= GOAL OF THE EXERCISE =
Find each line of the entries with the string "mehtab", please, and copy it.
[DATASET RECORDS]
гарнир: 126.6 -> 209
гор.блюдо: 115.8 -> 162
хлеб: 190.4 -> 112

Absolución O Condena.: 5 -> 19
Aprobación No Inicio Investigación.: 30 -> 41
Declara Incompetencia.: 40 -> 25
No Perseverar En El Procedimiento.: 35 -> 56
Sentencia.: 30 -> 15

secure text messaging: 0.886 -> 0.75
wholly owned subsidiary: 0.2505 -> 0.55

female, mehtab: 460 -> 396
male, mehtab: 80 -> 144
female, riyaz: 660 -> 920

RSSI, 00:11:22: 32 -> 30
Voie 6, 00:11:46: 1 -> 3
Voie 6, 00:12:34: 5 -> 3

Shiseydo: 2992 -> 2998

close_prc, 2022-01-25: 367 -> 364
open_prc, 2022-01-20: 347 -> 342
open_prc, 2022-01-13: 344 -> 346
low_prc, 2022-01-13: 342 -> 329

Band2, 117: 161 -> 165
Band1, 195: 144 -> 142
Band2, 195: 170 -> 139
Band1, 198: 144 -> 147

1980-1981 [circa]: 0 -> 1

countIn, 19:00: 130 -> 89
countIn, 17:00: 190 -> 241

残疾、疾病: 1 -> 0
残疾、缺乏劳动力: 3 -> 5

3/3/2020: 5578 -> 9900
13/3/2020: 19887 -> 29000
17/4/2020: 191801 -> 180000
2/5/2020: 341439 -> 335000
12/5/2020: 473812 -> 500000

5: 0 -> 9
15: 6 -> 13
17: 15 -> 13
[/DATASET RECORDS]
= EXPECTED ANSWER =
female, mehtab: 460 -> 396
male, mehtab: 80 -> 144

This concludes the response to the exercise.